* TASK BRIEF
Your answer should be only the lines below from the one with "Page Contact" to the one with "Conditions générales de vente", repeated exactly, ends included.

* DATA RECORDS
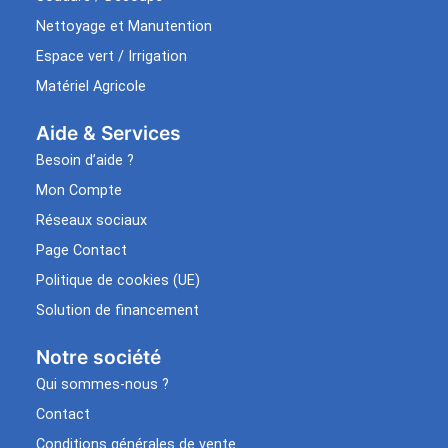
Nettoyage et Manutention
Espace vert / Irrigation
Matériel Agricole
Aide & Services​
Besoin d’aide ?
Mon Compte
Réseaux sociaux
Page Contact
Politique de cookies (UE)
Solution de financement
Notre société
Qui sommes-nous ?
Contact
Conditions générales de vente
...
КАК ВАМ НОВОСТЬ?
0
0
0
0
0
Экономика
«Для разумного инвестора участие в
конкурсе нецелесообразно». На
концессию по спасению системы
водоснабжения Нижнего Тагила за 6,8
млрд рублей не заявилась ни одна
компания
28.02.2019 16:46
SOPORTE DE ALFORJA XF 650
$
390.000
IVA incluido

* WRITTEN ANSWER
Page Contact
Politique de cookies (UE)
Solution de financement
Notre société
Qui sommes-nous ?
Contact
Conditions générales de vente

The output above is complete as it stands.